Quando Hayley Williams tinha nove anos, o seu pai a levava frequentemente para andar de kart no Ultimate Fun World em Mississippi. Quanto mais ela pisava no acelerador, mais isso aliviava as dores do crescimento. Ela poderia ficar o dia todo dirigindo até esquecer a dor. “Eu pensava que ficaria mais alta”, ela diz.

Williams agora tem 31 anos e 1,55 m de altura. Sentada em um quarto de hotel em Londres, com sua calça legging tie-dye em tons pastel rompendo com o vestuário todo preto, ela deixa escapar um suspiro encantador e mortal enquanto leio a entrada sobre o kart em seu antigo LiveJournal e relaciono isso com a forma como ela continuou a superar as suas dores: em primeiro lugar, enquanto compositora e vocalista da banda pop-punk Paramore, ela foi atormentada por um carrossel de membros abandonando a banda em grande ressentimento, e inevitavelmente afetando a cantora em sua saída; e, depois, sendo esposa em um casamento no qual sabia que não deveria ter levado adiante. Na primeira turnê do Paramore como conhecemos hoje, pelo seu esplêndido álbum After Laughter, ela pregava auto-aceitação nos palcos, mas bebia para mascarar a sua depressão.

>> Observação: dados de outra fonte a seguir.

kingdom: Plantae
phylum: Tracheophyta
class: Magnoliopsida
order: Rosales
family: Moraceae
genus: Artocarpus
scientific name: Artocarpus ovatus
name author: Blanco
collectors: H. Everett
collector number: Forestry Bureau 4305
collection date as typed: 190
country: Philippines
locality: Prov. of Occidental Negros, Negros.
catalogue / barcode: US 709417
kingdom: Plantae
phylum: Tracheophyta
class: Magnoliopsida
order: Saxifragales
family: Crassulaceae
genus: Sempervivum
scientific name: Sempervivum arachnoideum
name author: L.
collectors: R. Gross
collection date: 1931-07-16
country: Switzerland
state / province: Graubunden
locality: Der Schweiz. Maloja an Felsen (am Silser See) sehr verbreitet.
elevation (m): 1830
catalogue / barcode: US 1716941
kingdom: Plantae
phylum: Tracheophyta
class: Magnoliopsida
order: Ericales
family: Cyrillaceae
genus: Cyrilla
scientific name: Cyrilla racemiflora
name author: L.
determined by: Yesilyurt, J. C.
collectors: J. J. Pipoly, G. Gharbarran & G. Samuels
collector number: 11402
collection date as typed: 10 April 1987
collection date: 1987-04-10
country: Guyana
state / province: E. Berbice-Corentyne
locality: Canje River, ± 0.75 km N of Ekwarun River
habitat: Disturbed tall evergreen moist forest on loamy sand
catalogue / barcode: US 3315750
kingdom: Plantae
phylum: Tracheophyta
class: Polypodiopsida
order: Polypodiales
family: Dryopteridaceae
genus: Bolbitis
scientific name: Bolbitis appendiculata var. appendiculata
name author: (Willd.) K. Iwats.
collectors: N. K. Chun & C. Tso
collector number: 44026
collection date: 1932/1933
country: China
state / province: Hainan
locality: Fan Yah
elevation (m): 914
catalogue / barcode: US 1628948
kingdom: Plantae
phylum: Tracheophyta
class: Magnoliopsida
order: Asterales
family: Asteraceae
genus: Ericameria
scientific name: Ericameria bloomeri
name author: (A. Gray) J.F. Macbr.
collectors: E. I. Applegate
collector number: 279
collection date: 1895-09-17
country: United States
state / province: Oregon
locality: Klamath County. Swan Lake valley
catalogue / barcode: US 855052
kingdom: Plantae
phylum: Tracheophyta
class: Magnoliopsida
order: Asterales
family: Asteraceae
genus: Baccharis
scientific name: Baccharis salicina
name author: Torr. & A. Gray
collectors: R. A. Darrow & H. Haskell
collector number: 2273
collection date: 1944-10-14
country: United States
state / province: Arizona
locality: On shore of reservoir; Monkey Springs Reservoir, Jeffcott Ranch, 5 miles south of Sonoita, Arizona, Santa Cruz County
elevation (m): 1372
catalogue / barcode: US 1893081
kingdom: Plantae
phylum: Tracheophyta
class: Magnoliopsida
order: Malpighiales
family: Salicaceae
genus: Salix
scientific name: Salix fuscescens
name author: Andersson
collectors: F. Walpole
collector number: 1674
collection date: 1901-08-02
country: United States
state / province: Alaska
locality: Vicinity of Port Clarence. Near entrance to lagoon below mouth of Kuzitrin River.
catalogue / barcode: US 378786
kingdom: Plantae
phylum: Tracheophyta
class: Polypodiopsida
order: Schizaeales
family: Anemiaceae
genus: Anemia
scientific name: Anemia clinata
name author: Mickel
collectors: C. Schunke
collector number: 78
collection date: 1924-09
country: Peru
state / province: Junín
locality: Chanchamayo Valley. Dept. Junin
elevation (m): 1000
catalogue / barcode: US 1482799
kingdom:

Williams volta a pensar sobre o kart. “Uma metáfora!”, ela afirma.

Seu álbum de estreia solo, Petals for Armor, tem uma atmosfera insular e que remete ao Radiohead, o oposto dos seus outros trabalhos. Sabendo que o Paramore está com uma formação estável por apenas três anos, pode parecer uma péssima hora para sair em uma aventura solo, mas, ao final de sua última turnê, Williams, o guitarrista Taylor York e o baterista Zac Farro perceberam que para se fortalecerem enquanto banda seria preciso nutrir a amizade longe da estrada. Sem planos com o Paramore, Williams foi confrontada por um sentimento que começou a borbulhar durante a turnê. Ela se lembra daquela descrença: “Será que eu realmente estou irritada?”.

Já que Williams é uma figura central no cenário emo – enquanto uma emoção – sua alienação dos sentimentos pode parecer estranha. Ela nunca picotou suas letras, e tem uma presença de palco pungente. Ainda, não faltavam razões para a sua fúria: antes de lançar o After Laughter, ela havia deixado o seu marido de dois anos (e parceiro de 10), Chad Gilbert, guitarrista do New Found Glory.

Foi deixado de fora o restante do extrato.